1. Field of the Invention
The present invention relates to manufacturing methods for memory devices based on phase change materials including chalcogenide materials, and methods for forming doped chalcogenide materials for use in such devices.
2. Description of Related Art
Phase change based memory materials, like chalcogenide based materials and similar materials, can be caused to change between an amorphous phase and a crystalline phase by application of electrical current at levels suitable for implementation in integrated circuits. The amorphous phase is characterized by higher electrical resistivity than the crystalline phase, which can be readily read to indicate data. These properties have generated interest in using programmable resistive material to form non-volatile memory circuits, which can be read and written with random access.
The change from the amorphous to the crystalline phase is generally a lower current operation. The change from crystalline to amorphous, referred to as reset herein, is generally a higher current operation, which includes a short high current density pulse to melt or breakdown the crystalline structure, after which the phase change material cools quickly, quenching the phase change process and allowing at least a portion of the phase change material to stabilize in the amorphous phase.
Chalcogenides and other phase change materials can be combined with additives to modify conductivity, transition temperature, melting temperature, and other properties of the material. Combining phase change materials with additives is sometimes referred to as “doping with impurities” or adding “dopants.” The terms “additive,” “dopant” or “impurity” can be used interchangeably in connection with this specification. Representative additives used with chalcogenides include nitrogen, silicon, oxygen, silicon oxide, silicon nitride, copper, silver, gold, aluminum, aluminum oxide, tantalum, tantalum oxide, tantalum nitride, titanium and titanium oxide. See, for example, U.S. Pat. No. 6,800,504 (metal doping), and U.S. Patent Application Publication No. U.S. 2005/0029502 (nitrogen doping). Research has progressed to provide memory devices that operate with low reset current by adjusting the doping concentration in phase change memory.
Co-pending U.S. patent application entitled PHASE CHANGE MEMORY HAVING ONE OR MORE NON-CONSTANT DOPING PROFILES, application Ser. No. 12/729,837, filed 23 Mar. 2010, describes the use of additives in chalcogenides for many purposes, and is incorporated by reference as if fully set forth herein. Dielectric additives, particularly silicon oxides and silicon nitrides which have been widely proposed for use with GST based chalcogenides, are difficult to implement in a way that produces sufficient yield for manufacturing. For example, co-sputtering using silicon oxide target and a chalcogenide target, while adjusting the powers applied to the two targets can be used to create silicon oxide doped chalcogenides. For example, see Ryu, et al., “SiO2 Incorporation Effects in Ge2Sb2Te5 Films Prepared by Magnetron Sputtering for Phase Change Random Access Memory Devices,” Electrochemical and Solid-State Letters, 9 (8) G259-G261 (2006); Lee et al., “Separate domain formation in Ge2Sb2Te5—SiOx mixed layer,” Appl. Phys. Lett. 89, 163503 (2006); Czubatyj et al., “Current Reduction in Ovonic Memory Devices,” E*PCOS06 (2006); Noh et al., “Modification of Ge2Sb2Te5 by the Addition of SiOx for Improved Operation of Phase Change Random Access Memory,” Mater. Res. Soc. Symp. Proc. Vol. 888 (2006), all of which described use of co-sputtering. A U.S. Patent Application Publication by Liang et al. (US 2009/0078924, published 26 Mar. 2009) describes formation of silicon oxide doped chalcogenides using reactive co-sputtering with a single element silicon target and a GST target, while adding oxygen using oxygen gas in the sputter chamber, at paragraph [0024] on page 2.

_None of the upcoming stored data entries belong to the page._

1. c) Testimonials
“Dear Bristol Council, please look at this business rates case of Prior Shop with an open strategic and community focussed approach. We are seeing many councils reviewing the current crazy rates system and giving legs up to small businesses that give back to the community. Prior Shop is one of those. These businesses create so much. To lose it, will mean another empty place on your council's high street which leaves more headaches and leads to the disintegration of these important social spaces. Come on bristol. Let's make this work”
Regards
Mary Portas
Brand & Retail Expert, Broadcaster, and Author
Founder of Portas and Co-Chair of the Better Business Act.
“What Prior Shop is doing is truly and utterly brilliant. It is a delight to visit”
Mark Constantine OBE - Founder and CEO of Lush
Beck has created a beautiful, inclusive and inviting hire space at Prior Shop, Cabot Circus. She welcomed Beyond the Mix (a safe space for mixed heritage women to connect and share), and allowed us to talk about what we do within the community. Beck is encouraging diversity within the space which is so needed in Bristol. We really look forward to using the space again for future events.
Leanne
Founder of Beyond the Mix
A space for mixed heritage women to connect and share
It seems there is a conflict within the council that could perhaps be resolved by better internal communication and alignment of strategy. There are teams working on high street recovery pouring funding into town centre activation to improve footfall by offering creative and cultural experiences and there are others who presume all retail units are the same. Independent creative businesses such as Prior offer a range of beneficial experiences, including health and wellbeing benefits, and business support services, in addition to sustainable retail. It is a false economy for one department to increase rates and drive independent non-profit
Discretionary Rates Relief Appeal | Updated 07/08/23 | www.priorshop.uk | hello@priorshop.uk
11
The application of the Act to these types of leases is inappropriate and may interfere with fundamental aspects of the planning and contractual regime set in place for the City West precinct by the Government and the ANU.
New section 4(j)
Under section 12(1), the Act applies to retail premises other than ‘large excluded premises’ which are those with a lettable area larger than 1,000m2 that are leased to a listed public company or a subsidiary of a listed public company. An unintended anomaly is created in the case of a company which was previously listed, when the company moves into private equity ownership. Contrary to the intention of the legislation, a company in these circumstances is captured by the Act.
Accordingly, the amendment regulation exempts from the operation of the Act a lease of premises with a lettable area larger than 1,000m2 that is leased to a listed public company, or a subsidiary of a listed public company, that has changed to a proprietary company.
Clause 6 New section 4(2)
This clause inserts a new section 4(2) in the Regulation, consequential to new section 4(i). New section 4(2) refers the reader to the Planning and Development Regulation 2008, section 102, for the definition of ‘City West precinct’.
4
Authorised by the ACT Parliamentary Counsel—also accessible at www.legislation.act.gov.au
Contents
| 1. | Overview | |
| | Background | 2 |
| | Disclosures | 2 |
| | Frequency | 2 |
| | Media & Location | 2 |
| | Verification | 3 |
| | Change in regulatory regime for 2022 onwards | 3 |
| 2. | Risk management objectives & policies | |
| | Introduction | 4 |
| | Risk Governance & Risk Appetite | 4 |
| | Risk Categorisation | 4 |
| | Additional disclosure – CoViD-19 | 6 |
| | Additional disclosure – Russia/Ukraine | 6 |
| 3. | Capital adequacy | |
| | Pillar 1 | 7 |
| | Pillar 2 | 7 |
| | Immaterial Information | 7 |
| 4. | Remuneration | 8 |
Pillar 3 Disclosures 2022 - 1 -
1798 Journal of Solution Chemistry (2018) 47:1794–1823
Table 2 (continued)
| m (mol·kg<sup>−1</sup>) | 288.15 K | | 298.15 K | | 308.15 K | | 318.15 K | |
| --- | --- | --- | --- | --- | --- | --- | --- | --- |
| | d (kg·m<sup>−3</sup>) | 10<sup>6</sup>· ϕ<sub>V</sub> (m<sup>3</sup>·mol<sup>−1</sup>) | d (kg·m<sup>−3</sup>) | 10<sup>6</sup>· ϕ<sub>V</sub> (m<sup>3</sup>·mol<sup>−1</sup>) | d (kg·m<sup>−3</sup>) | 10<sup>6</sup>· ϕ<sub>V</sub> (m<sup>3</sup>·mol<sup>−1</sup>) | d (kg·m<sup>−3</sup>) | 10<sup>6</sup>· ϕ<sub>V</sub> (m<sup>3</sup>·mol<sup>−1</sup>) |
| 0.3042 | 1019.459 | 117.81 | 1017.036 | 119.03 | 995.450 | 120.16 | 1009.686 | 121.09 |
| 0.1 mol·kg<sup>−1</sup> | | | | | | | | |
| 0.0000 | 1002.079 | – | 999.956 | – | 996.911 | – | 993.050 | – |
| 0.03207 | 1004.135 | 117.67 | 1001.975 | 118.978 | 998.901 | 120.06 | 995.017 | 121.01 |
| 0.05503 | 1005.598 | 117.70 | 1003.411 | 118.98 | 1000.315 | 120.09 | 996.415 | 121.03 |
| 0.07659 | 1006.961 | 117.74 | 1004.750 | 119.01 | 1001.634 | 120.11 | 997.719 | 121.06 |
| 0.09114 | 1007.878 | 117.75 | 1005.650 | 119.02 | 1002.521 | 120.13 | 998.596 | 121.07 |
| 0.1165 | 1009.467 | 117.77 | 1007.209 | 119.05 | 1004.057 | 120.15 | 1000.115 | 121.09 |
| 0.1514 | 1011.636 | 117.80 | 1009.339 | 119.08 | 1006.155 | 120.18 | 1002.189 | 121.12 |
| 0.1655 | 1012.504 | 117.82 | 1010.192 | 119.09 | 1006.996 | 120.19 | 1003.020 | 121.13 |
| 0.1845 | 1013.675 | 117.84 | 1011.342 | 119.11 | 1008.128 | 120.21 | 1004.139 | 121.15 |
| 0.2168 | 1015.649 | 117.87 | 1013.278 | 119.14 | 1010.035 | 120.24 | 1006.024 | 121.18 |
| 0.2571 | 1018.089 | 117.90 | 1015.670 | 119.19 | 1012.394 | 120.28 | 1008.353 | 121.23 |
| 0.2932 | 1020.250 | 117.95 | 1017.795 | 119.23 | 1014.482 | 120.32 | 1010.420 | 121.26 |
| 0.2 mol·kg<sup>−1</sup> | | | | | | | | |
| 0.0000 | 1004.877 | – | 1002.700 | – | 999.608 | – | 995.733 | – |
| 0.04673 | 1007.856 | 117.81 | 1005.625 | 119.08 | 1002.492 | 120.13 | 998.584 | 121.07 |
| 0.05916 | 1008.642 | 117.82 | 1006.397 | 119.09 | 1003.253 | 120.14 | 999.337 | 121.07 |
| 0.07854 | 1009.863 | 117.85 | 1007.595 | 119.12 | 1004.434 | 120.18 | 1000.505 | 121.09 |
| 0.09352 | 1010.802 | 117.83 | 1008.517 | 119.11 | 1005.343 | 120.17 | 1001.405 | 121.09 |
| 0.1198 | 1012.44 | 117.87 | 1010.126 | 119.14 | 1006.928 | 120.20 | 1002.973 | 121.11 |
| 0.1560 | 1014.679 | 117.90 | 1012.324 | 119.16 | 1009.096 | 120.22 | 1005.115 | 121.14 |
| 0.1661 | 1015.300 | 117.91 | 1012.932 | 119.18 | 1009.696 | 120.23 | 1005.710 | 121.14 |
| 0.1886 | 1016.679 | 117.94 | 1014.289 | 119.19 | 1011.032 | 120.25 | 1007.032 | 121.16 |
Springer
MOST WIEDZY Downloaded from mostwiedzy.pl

In connection with nitride compound additives, prior art U.S. Pat. No. 6,501,648, entitled PHASE CHANGE MATERIALS AND ASSOCIATED MEMORY DEVICES, by Chen et al., describes prior art co-sputtering, compound sputtering, and single element target, reactive sputtering techniques at Column 5, lines 54-63.
However, particles are produced in the co-sputtering process and the compound target process for dielectric additives, which contaminate the surface of the wafer and reduce yield.
Although substantial benefits in yield can be achieved using additives, issues remain concerning the manufacture of doped chalcogenides in a reliable and cost effective manner.
It is therefore desirable to provide memory cells addressing the yield, endurance, and data retention issues discussed above.